Summary
Joannis van Loon, Hendrik van Loon: My friend Rembrandt
»The public does not understand my intentions at all... they laugh mockingly and say: 'He is not an artist by trade, he does not take his art seriously and does not paint things as we see them.'
May God preserve me to see things through their eyes. They can and they will let me starve, but they will not rob me of my conviction that I am right and they are wrong. Anyone can paint things as they are. But to paint things as they exist only in assumption - that, dear doctor, is the task that makes life interesting... because it is not so much about what one sees, but how one sees. A good artist can feel a deeper urge by looking at a slaughtered ox in some ordinary butcher shop, than a bad artist by seeing a dozen churches in the very birthplace of Raphael.

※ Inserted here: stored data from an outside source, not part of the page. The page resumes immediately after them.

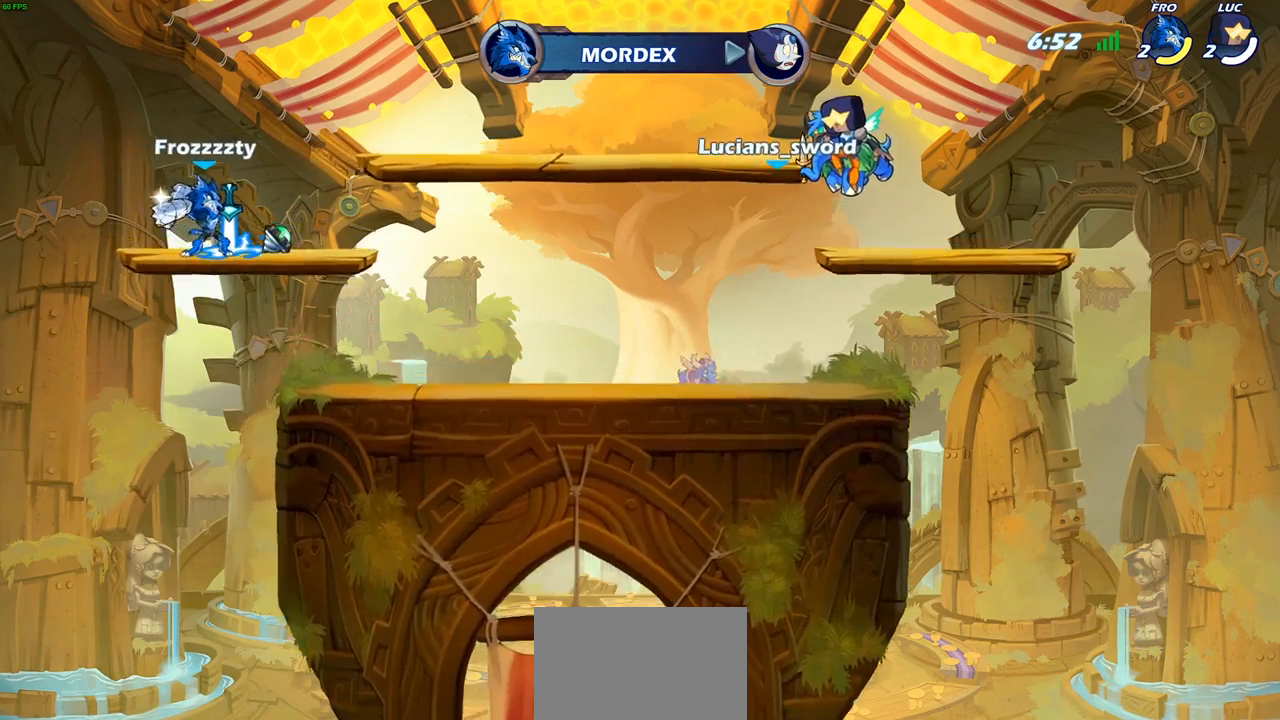
{"buttons": ["SELECT"], "left_stick": "center", "right_stick": "center", "events": []}
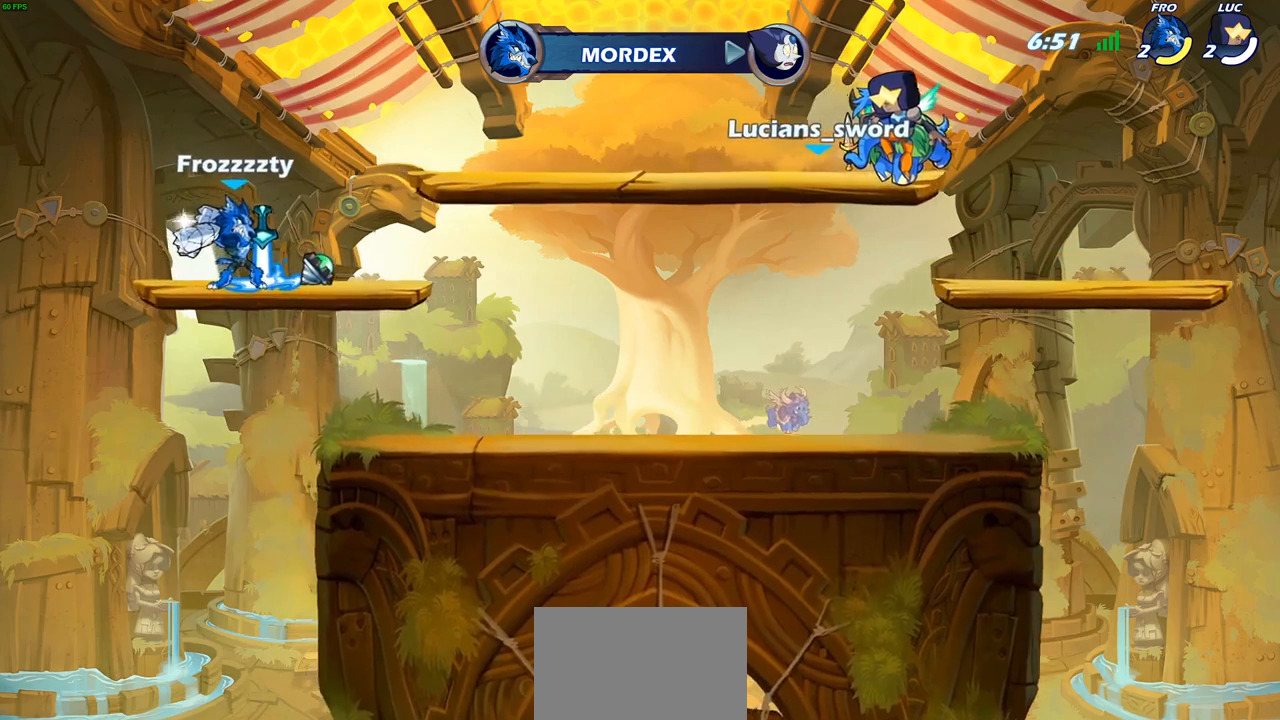
{"buttons": [], "left_stick": "center", "right_stick": "center", "events": [[217, "SELECT", "up"]]}
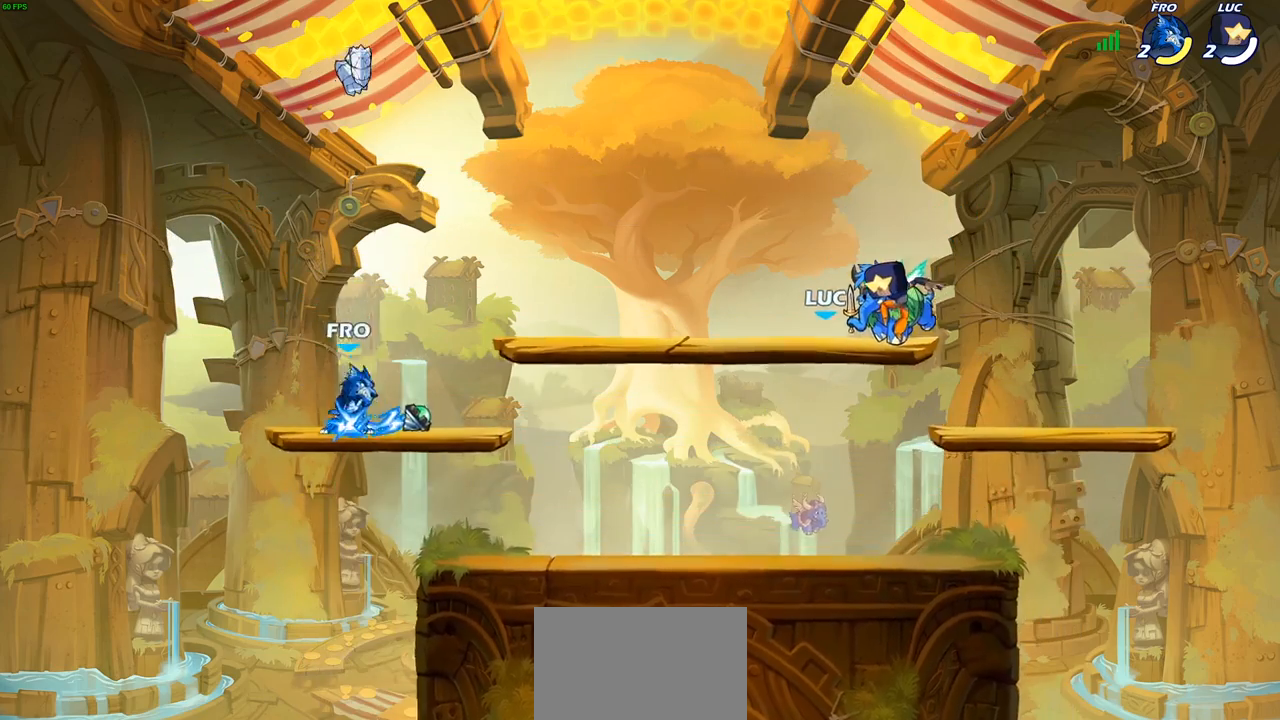
{"buttons": [], "left_stick": "center", "right_stick": "center", "events": []}
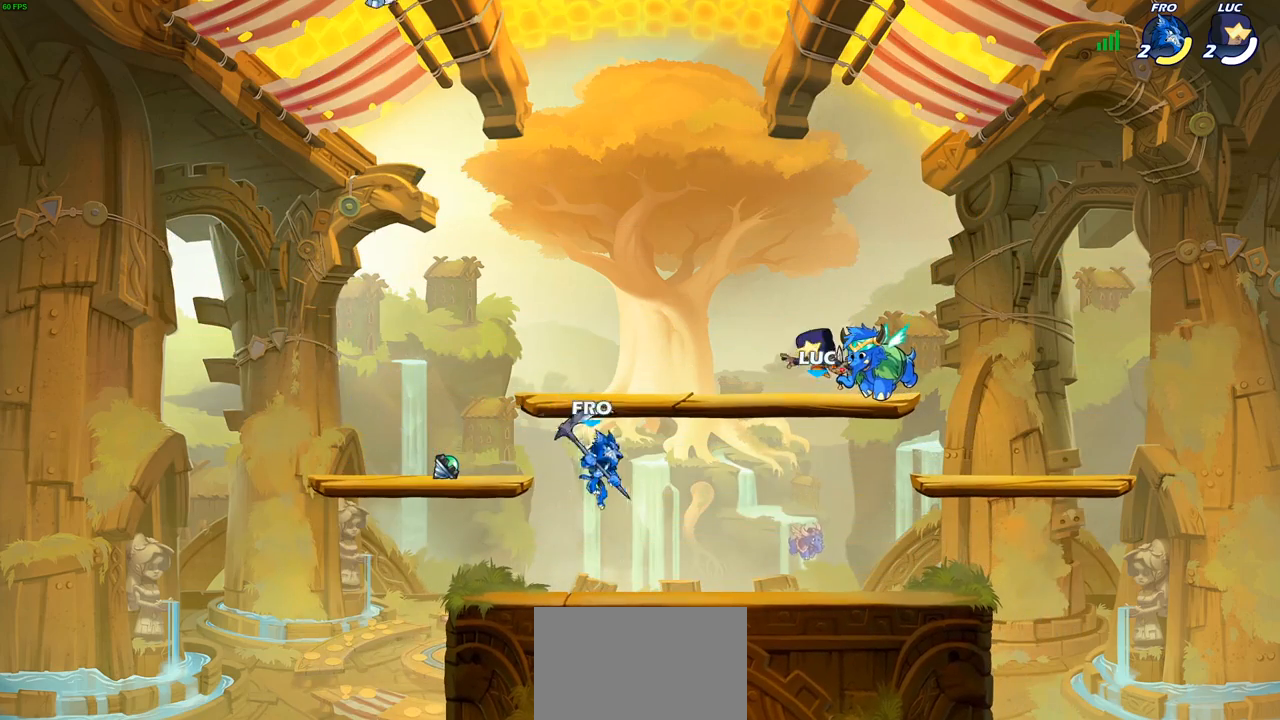
{"buttons": [], "left_stick": "center", "right_stick": "center", "events": []}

I cannot paint differently than what I paint. I stick to my way of painting and I will stick to it until I go to the almshouse or lie down in the grave. Then you can put a tombstone on me with the inscription: 'Here rests a madman'.«
The mentioned Rembrandt quote is just a hint that gives an idea of how many interesting thoughts of the painter and details from his life are in this book. Because it was written by his contemporary, Joannis van Loon, a doctor and friend with whom he spent the last thirty years of his life. This "first-hand" testimony was prepared for the press by the distinguished historian and writer Hendrik van Loon, the doctor's, as he states, "descendant in the ninth generation".
About Rembrandt himself, we can only say here that he lived in the land of windmills, a difficult and unenviable life, without money, recognition and understanding, fighting windmills in people's heads all his life. And today? The painting "Night Watch", for example, which was once rejected and the subject of ridicule, is now the subject of study and admiration, and is one of the greatest Dutch cultural and tourist values, and its author is generally recognized as one of the greatest, most influential, most distinctive, most important, most ingenious, most... painters in the history of art and in general one of the greatest people in the history of mankind. What else to add? Perhaps another opinion about Rembrandt from this excellent biography: "When he gave in to his dreams, he lost everything he had - and he also gained everything."